Características necessárias – O volume projetado a ser captado, necessariamente elevado, e o alto potencial de crescimento de lucros para os próximos anos, que eventualmente pode ser melhor precificado em mercados desenvolvidos em comparação com o de origem, são citados pelo responsável por mercado de capitais no Citi, Marcelo Millen, como motivos importantes que guiam as empresas no momento de decidir se optam por abrir seu capital no Brasil ou em outros países. Pares comparáveis em maior quantidade e qualidade, que podem facilitar a compreensão e mesmo o acesso dos agentes de mercado é outro ponto que pesa na decisão das empresas em abrir seu capital fora de seu país, lembra o executivo do Citi, banco que foi um dos coordenadores da oferta de US$ 1,5 bilhão da Stone na Nasdaq.

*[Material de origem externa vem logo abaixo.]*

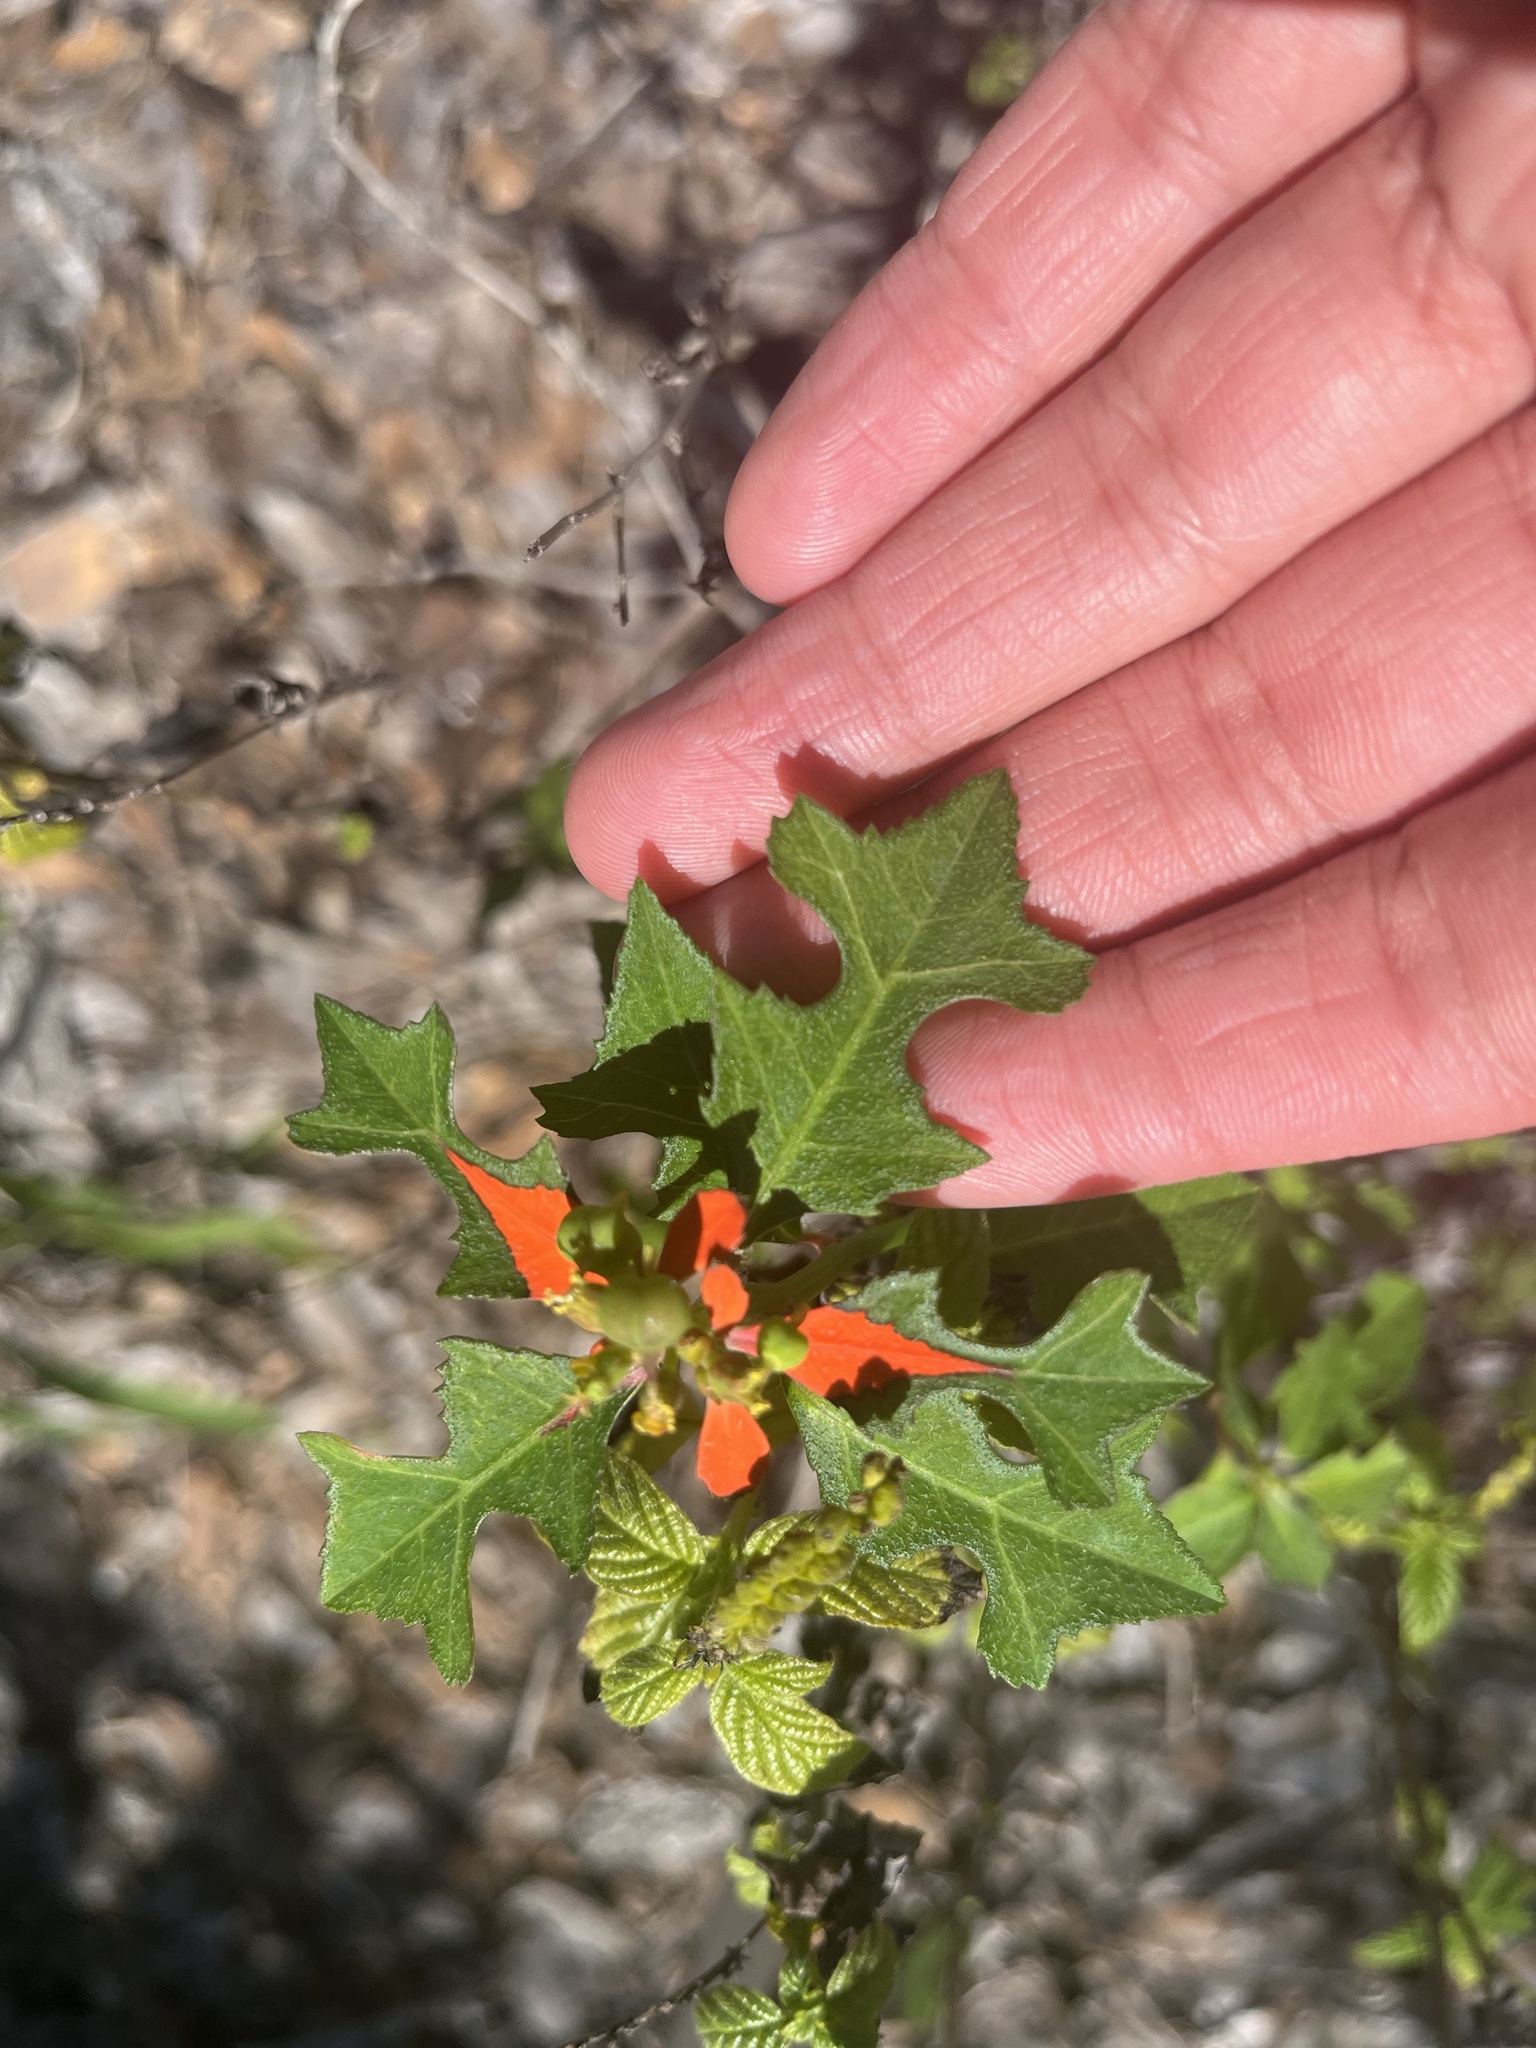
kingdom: Plantae
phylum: Tracheophyta
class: Magnoliopsida
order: Malpighiales
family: Euphorbiaceae
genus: Euphorbia
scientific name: Euphorbia heterophylla
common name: Mexican fireplant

“A Stone tem um potencial de crescimento superior ao da Cielo, atualmente a única empresa com ações na B3 do mesmo setor de adquirência, e a opção foi por tentar capturar investidores dispostos a pagar mais por ela, que encontra na Nasdaq pares comparáveis mais alinhados ao seu perfil”, afirma Millen. “O receio da Stone era de que ao se listar no Brasil o nível de avaliação que os investidores fariam seria mais comparável com o da Cielo”. Pelo nível de demanda e volume captado, o executivo do Citi diz que a Stone ficou satisfeita com sua abertura na Nasdaq.